Sur le mode narratif et par chapitres thématiques, l’auteur explore le passé d’une idéologie à laquelle ont pu adhérer les allemands. Il cherche à comprendre les choix de vie de ses parents, sa mère adhérente au régime malgré ses doutes, son père dissident passif, au travers de l’histoire de ses grands pères. Gerhard, père d’Anna a combattu le nazisme avec les résistants français et participe à la création de la RDA pour une société plus juste, qu’il transmet à sa fille. Wolf lui ne partage pas les espérances de son épouse. Werner, le grand-père paternel, revient en 1947 à Berlin et dans sa famille, brutal et aigri après sa captivité et « se prouve, à lui comme aux autres,qu’un enfant d’ouvrier peut arriver à quelque chose dans ce nouvel état. » Plus loin l’auteur conclut « Je crois que pour mes deux grands pères la RDA était une sorte de pays de rêve où ils ont pu oublier tout ce qui les avait accablés jusque-là. »

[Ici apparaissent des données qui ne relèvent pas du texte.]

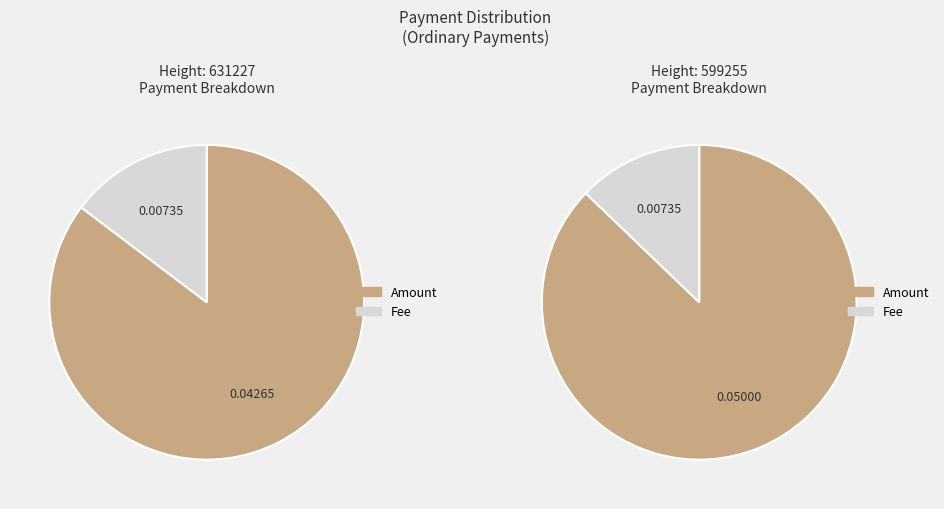

True or false: 599255 accounts for 42% of the total.

False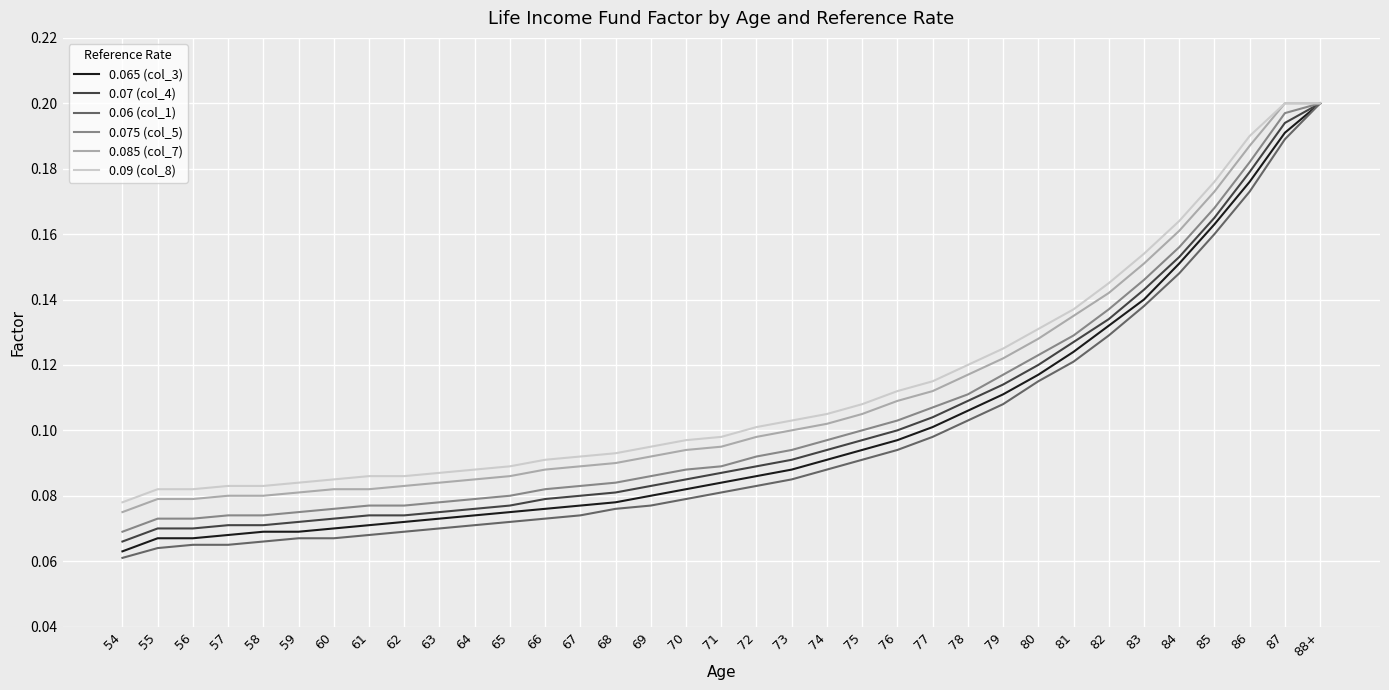

Which series has the largest total across all categories?

0.09 (col_8)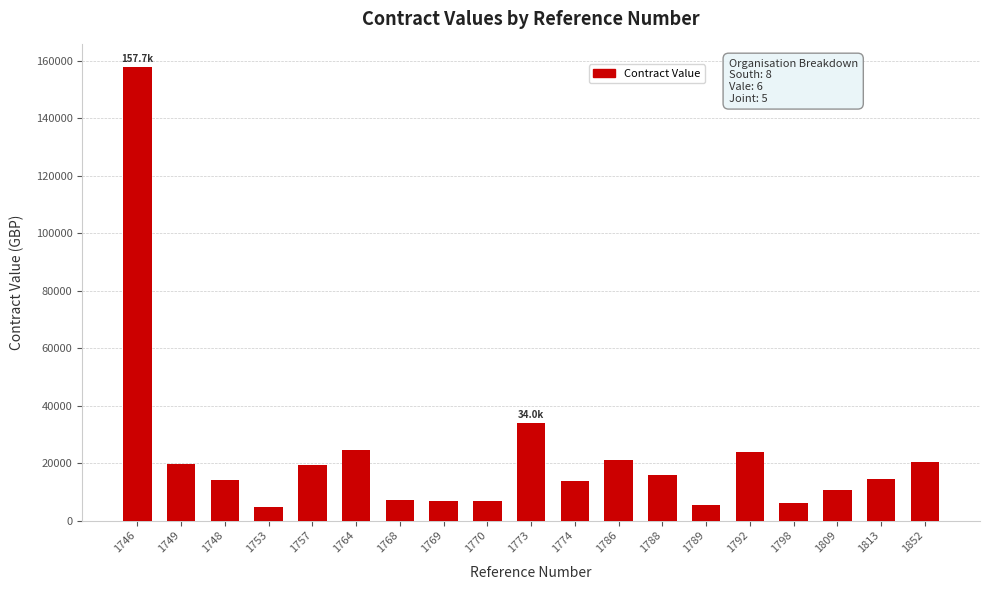

How many values are below 14420?

9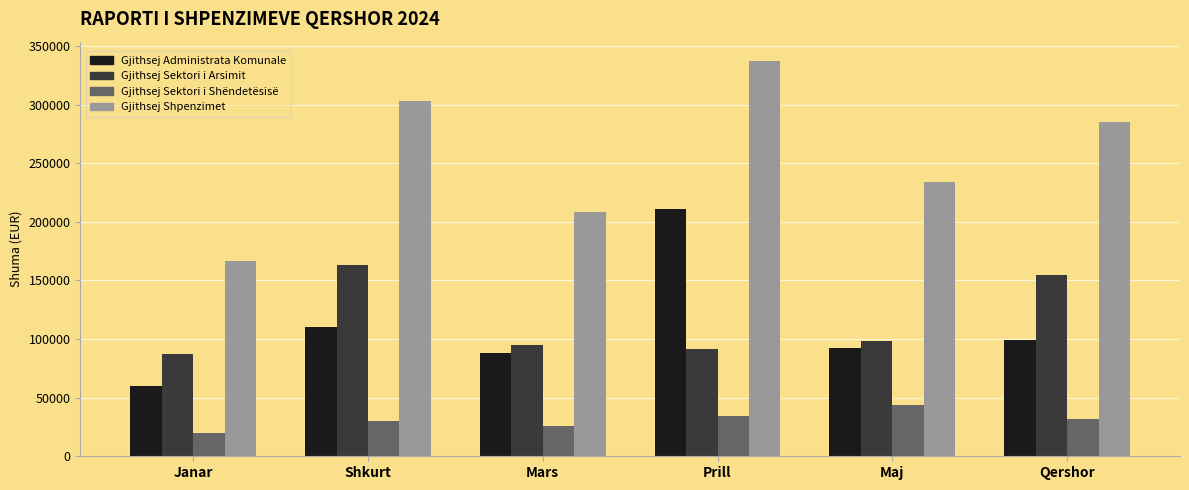

At which label does Gjithsej Sektori i Shëndetësisë reach its minimum?

Janar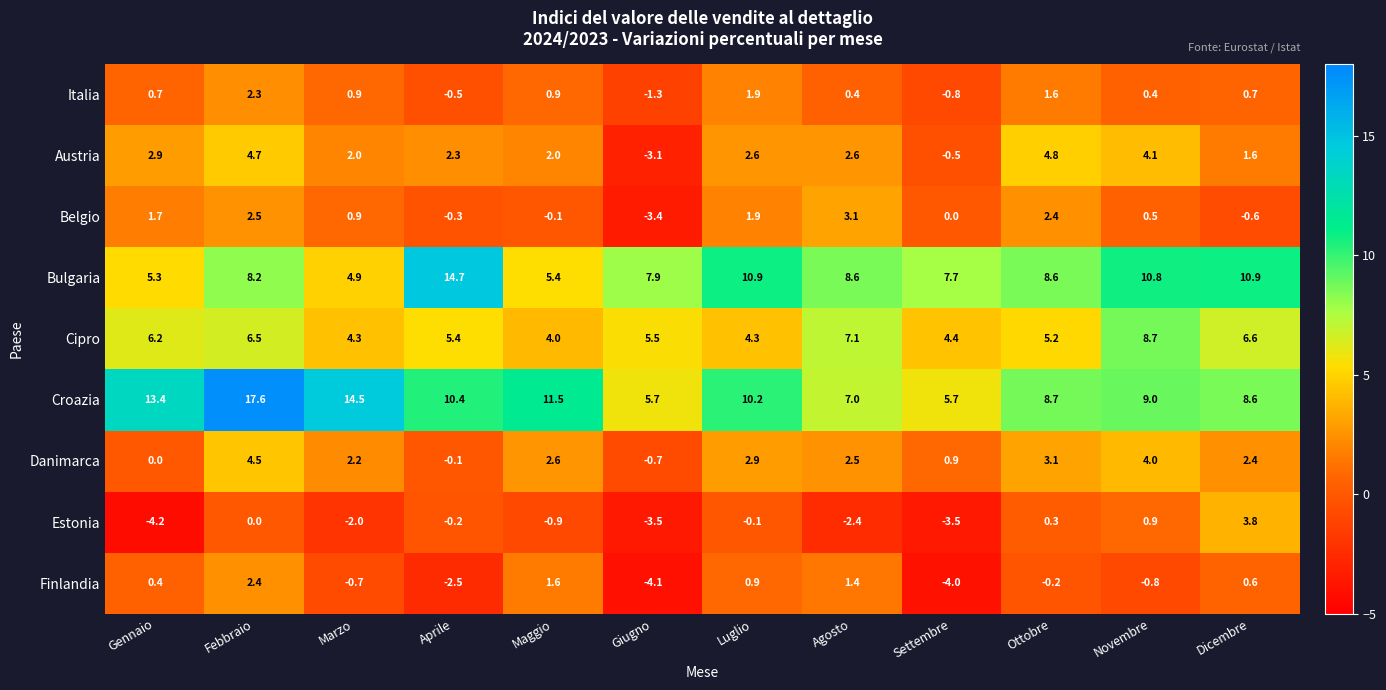

Between Settembre and Dicembre, which series saw the biggest shift?

Estonia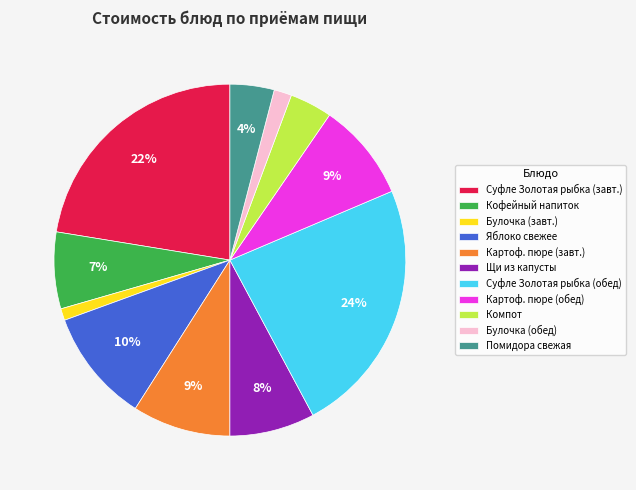

To the nearest percent, what is the average slice percentage?

9%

Si eux n’ont pas vu le mensonge, leurs enfants « projetés dans l’univers onirique de leurs pères, ont dû partager leurs rêves, qu’ils l’aient voulu ou non. » Comme cette génération, ils ont vécu, chacun à leur façon, la chute du régime et la réunification, ce qui pour la mère de l’auteur journaliste propagandiste du régime communiste, a été un grand désenchantement.
Le propos est dense, sans pathos et sans jugement et l’on s’attache successivement à chacun des personnages dans leur vécu. Dans ce récit, on parcourt une tranche d’histoire qui relate la facilité de l’embrigadement et les difficultés à se faire une idée juste de ce que l’on vit.